Ribeiro, who was riding with the group that day, said he’s among those “that are pretty messed up, still,” from the experience.
The motorcyclists who died were part of a larger group that had just left a motel that evening and were headed to an American Legion Post in northern New Hampshire to set up for an annual meeting.
They were traveling east on U.S. Route 2 in Randolph, New Hampshire, when the westbound truck and empty flatbed trailer in tow collided with the group. In addition to the deaths, several bikers were injured.
Prosecutors are expected to focus on Zhukovskyy’s drug use at the time of the crash.
Federal investigators said Zhukovskyy, who was returning from delivering vehicles for a Massachusetts transport company, regularly used drugs. After the crash, Zhukovskyy told police he had used both heroin and cocaine that morning, but that he felt “fine and okay to drive” later that day.

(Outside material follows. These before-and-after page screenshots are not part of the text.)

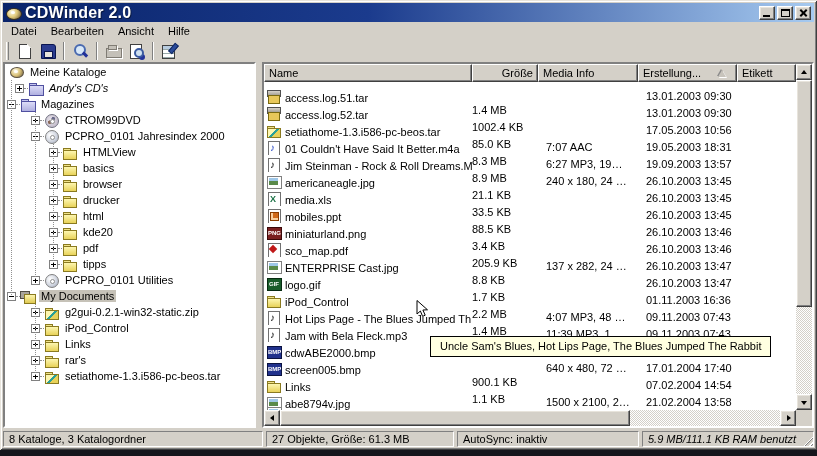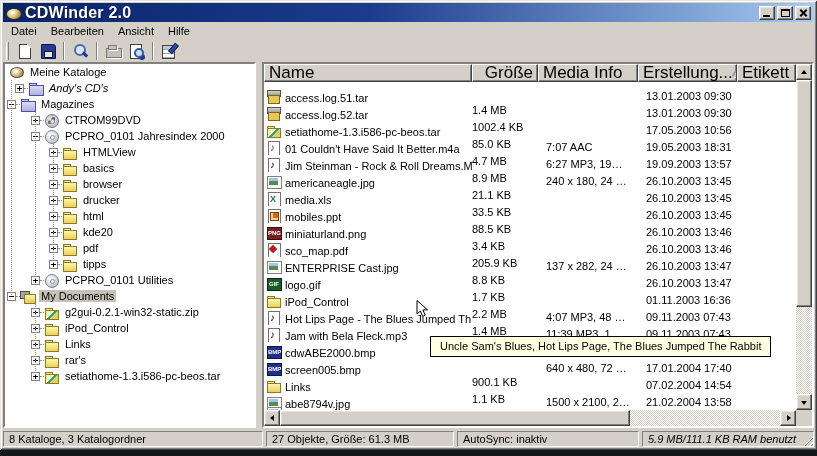"Name" .list-header { font-size: 17px -> 11px }
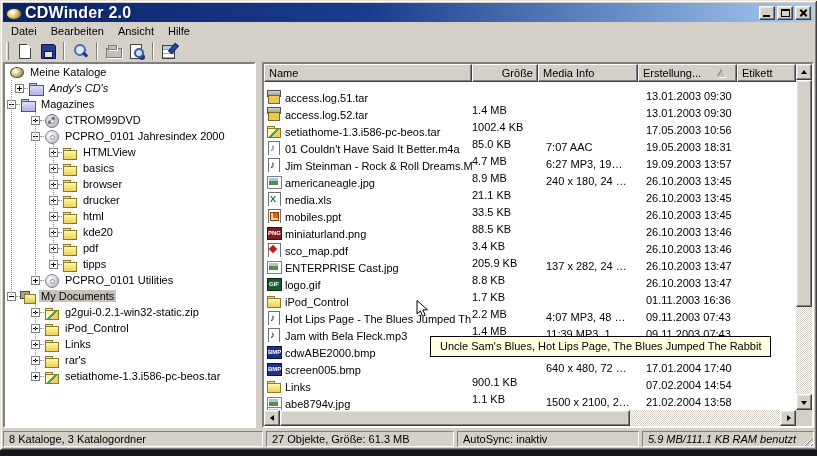"4.7 MB" span.cell { text: 4.7 -> 8.3 }
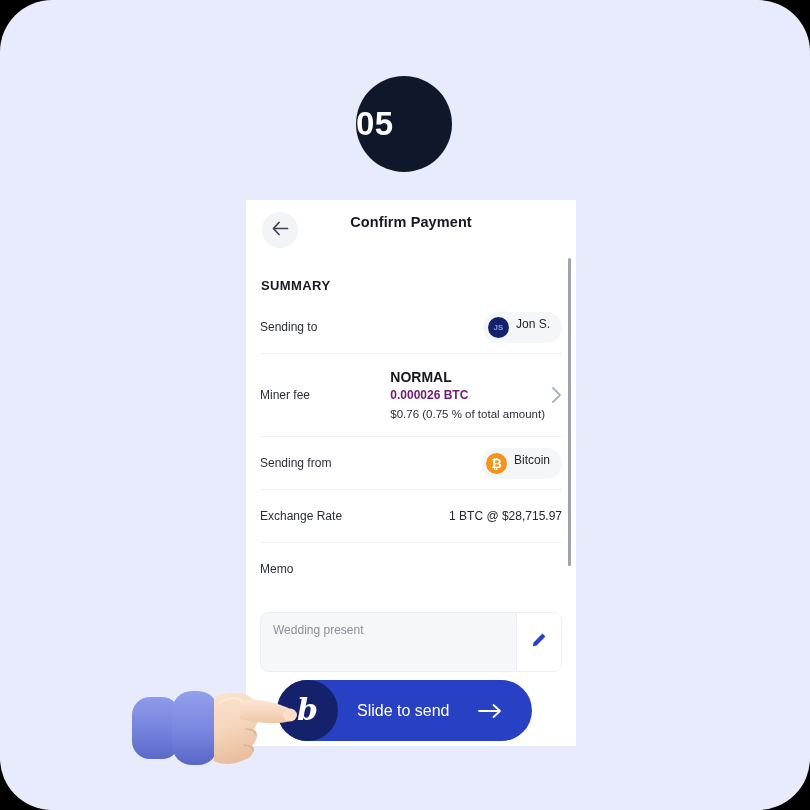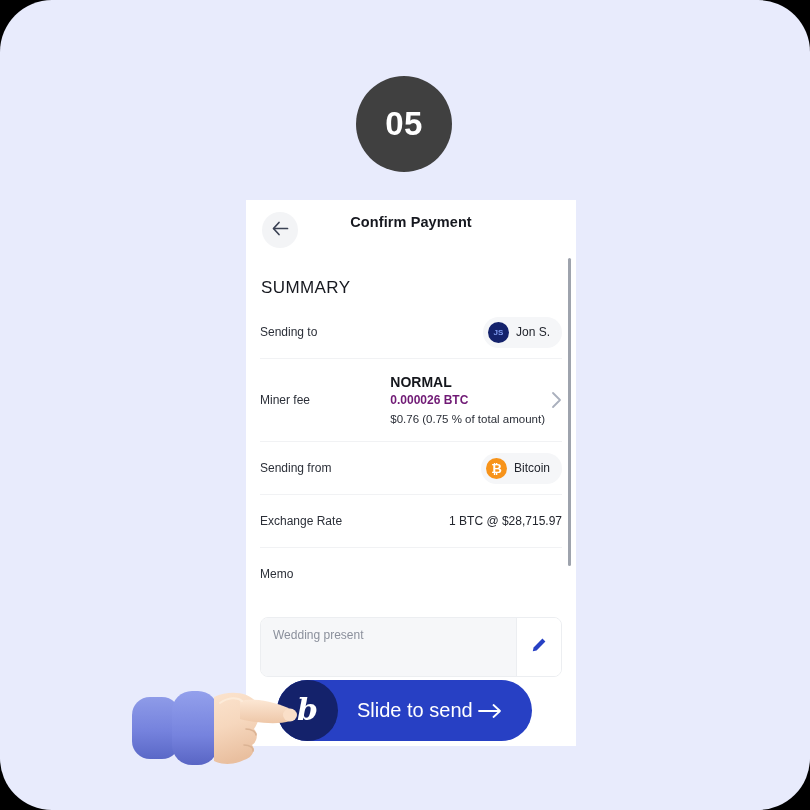"05" .step-badge { background: #404040 -> #0f172a; justify-content: center -> none }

His lawyers, who declined to issue any pretrial statements, are expected to shift the blame to the bikers.
They have argued an independent analysis from March 2020 showed one of the motorcyclists who died was drunk and was the one who hit the truck and caused the crash. Federal investigators found that some of the bikers and passengers were impaired by alcohol, but that it wasn’t the reason for the crash.
The National Transportation Safety Board approved a report in December 2020 that concluded that Zhukovskyy’s impairment from the drugs was the “probable cause” for him crossing the center line on the highway and sparking the fiery crash.
Zhukovskyy’s lawyers unsuccessfully tried to get him a bail hearing so he could be released from jail pending his trial. The state Supreme Court denied the request.
“We are not convinced by the defendant’s argument that the fact that he has been sober while in pretrial detention raises ‘an important doubt’ about whether he is currently dangerous,” the court wrote.
Prosecutors said Zhukovskyy should never have been on the road in the first place. His commercial driving license should have been revoked in Massachusetts because of a drunken driving arrest in Connecticut about two months earlier.
Connecticut officials alerted the Massachusetts Registry of Motor Vehicles, but Zhukovkskyy’s license wasn’t suspended because of a backlog in out-of-state notifications about driving offenses. An audit also found that an employee briefly reviewed the notification from Connecticut but did not change Zhukovskyy’s record because the worker wasn’t trained to do so and didn’t bring the case to anyone else’s attention.
In its review, the NTSB found similar backlog problems were in Rhode Island, New Hampshire and at least six other jurisdictions,
In Massachusetts, the head of the registry resigned days after the crash. Another manager who stopped processing alerts from other states about Massachusetts drivers who had broken traffic laws was fired.
Massachusetts officials said out-of-state notifications are now being processed on the day they were received or the following day. Massachusetts Gov. Charlie Baker filed legislation aimed at toughening regulations for commercial drivers. That bill is pending in the Legislature.
Federal records show that the company Zhukovskyy was driving for, Westfield Transport, faced multiple violations for unsafe driving. The company is now disbanded and the two brothers who ran it were accused of falsifying records. They pleaded not guilty and their cases are pending in federal court.
Since the crash, the Jarheads have held charity motorcycle runs for family of the “Fallen Seven.” The first one in July 2019 drew more than 3,000 bikers, some from as far away as California and Florida, for a 90-mile tribute trip from Laconia to the crash site, where a memorial and a color guard stood.
Those killed include four people from New Hampshire, Michael Ferazzi, 62, of Contoocook; Albert Mazza Jr., 59, of Lee; Desma Oakes, 42, of Concord; and Aaron Perry, 45, of Farmington. The remaining three victims were Daniel Pereira, 58, of Riverside, Rhode Island and Jo-Ann and Edward Corr, both 58, of Lakeville, Massachusetts.
Today, another memorial near U.S. 2 depicts five steel silhouettes of rider-less motorcycles with a set of wings for each of the seven riders. Visitors have attached American flags, bandanas and flowers to the bikes.
The names of the dead are engraved on the motorcycles and on a granite monument off to the side, along with the words, “Never Forget.”